_What the exercise asks_
The output is the lines below from the one with "354 417 1595" through the one with "326 135 1058.7", both included, printed exactly and with no other line.

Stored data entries
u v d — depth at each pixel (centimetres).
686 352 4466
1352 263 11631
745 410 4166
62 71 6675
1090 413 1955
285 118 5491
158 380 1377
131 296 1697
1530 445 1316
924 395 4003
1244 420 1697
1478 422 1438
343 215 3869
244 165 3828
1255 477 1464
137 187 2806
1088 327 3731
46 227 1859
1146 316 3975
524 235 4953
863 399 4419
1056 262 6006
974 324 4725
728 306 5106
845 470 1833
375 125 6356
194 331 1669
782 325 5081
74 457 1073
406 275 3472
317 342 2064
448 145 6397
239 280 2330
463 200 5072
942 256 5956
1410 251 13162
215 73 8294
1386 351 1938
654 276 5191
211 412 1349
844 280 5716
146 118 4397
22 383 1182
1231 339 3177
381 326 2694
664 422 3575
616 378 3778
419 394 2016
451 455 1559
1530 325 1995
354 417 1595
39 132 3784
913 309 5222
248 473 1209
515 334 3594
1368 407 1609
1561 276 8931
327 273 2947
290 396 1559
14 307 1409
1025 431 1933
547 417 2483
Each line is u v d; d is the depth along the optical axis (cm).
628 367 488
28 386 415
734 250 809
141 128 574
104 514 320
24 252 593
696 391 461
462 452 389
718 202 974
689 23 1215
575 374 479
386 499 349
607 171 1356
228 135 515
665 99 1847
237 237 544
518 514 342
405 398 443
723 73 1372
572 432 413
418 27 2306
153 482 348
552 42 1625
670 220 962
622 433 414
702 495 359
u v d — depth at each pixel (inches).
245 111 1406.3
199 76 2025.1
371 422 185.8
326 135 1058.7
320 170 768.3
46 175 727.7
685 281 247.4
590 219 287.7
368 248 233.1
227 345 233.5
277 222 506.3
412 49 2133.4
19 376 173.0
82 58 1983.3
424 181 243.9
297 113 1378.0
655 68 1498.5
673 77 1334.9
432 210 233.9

...

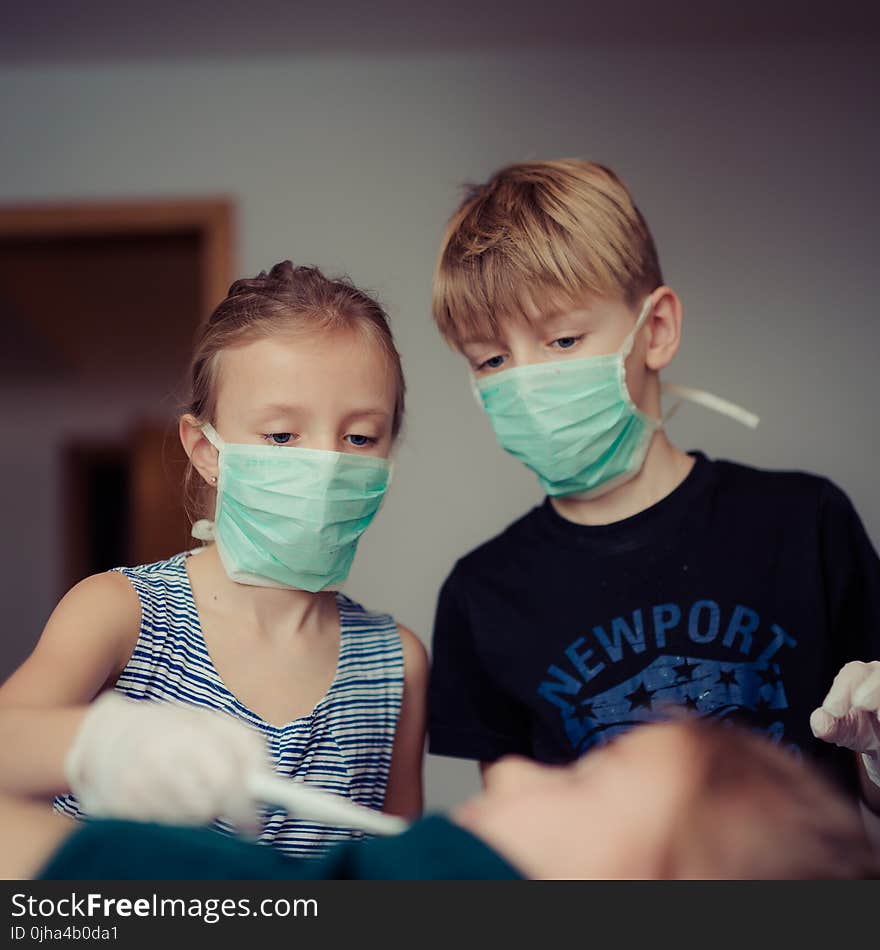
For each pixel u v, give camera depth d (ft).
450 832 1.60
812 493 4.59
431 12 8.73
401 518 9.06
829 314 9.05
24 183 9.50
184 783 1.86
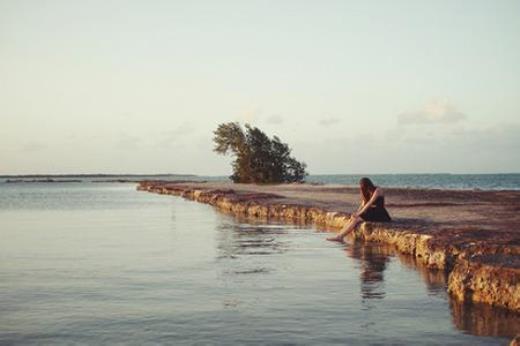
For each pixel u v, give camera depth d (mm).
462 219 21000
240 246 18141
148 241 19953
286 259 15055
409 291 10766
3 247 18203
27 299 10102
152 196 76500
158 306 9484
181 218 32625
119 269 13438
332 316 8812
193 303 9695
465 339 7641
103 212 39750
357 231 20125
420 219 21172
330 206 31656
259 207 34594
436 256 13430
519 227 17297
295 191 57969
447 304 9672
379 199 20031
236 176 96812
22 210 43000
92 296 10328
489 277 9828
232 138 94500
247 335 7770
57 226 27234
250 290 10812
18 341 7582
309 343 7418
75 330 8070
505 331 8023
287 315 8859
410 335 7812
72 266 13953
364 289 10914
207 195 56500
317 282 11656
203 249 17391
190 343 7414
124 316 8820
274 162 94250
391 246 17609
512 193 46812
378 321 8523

...

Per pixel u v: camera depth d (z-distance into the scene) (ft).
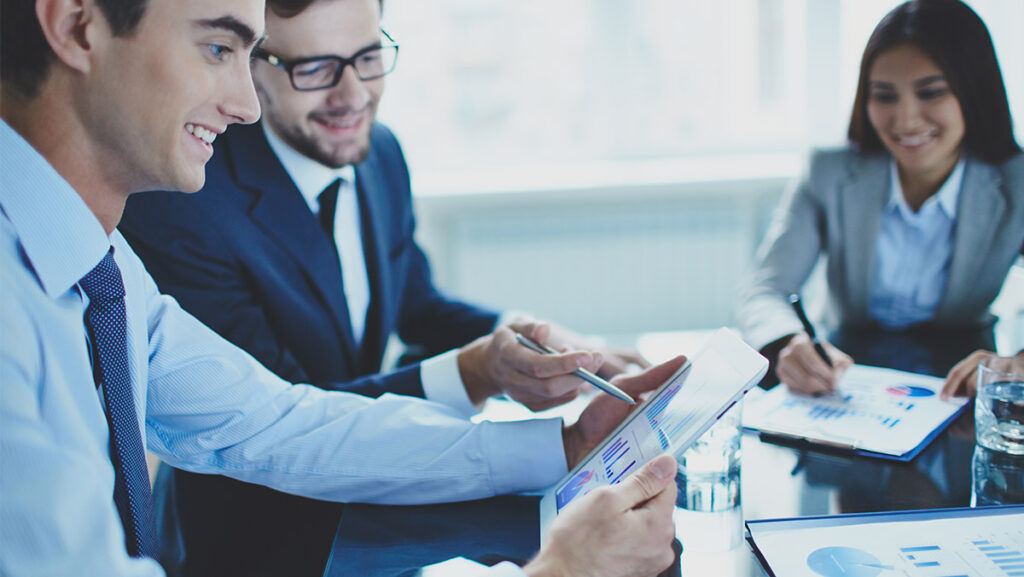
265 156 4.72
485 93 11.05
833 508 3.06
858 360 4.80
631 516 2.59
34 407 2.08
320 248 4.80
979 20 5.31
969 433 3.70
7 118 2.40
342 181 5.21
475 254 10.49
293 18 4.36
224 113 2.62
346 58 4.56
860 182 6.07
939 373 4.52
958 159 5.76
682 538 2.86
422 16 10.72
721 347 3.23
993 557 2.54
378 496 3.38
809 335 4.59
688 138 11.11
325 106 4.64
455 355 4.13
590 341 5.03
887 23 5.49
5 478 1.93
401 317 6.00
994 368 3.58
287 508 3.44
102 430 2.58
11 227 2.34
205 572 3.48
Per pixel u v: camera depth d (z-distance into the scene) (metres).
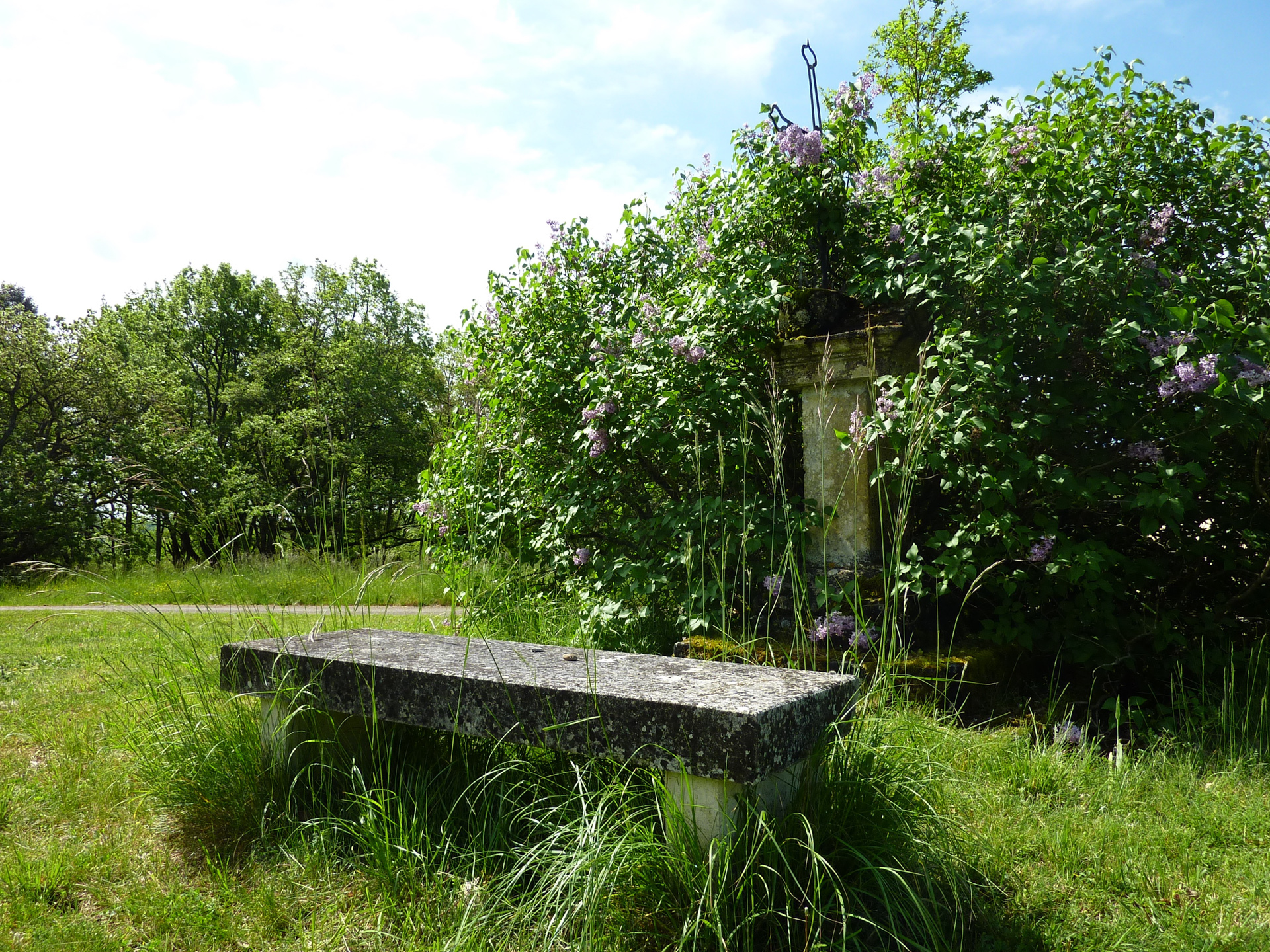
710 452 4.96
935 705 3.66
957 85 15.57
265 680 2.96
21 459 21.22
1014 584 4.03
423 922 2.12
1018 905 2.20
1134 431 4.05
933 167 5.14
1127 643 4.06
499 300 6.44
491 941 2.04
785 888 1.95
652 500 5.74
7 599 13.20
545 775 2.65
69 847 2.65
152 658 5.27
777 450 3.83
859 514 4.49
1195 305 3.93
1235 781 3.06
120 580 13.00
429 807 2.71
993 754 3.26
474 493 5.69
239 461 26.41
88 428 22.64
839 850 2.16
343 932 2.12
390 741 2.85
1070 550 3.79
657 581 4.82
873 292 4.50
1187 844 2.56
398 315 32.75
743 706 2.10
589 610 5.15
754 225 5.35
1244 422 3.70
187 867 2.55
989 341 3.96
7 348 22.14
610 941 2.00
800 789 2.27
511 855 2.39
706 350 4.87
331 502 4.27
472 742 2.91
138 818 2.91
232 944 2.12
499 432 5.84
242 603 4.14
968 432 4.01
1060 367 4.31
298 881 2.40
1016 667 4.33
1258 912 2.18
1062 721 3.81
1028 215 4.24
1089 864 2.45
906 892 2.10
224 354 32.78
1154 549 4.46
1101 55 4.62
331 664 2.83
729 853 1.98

_Response_
354 417 1595
39 132 3784
913 309 5222
248 473 1209
515 334 3594
1368 407 1609
1561 276 8931
327 273 2947
290 396 1559
14 307 1409
1025 431 1933
547 417 2483
Each line is u v d; d is the depth along the optical axis (cm).
628 367 488
28 386 415
734 250 809
141 128 574
104 514 320
24 252 593
696 391 461
462 452 389
718 202 974
689 23 1215
575 374 479
386 499 349
607 171 1356
228 135 515
665 99 1847
237 237 544
518 514 342
405 398 443
723 73 1372
572 432 413
418 27 2306
153 482 348
552 42 1625
670 220 962
622 433 414
702 495 359
u v d — depth at each pixel (inches).
245 111 1406.3
199 76 2025.1
371 422 185.8
326 135 1058.7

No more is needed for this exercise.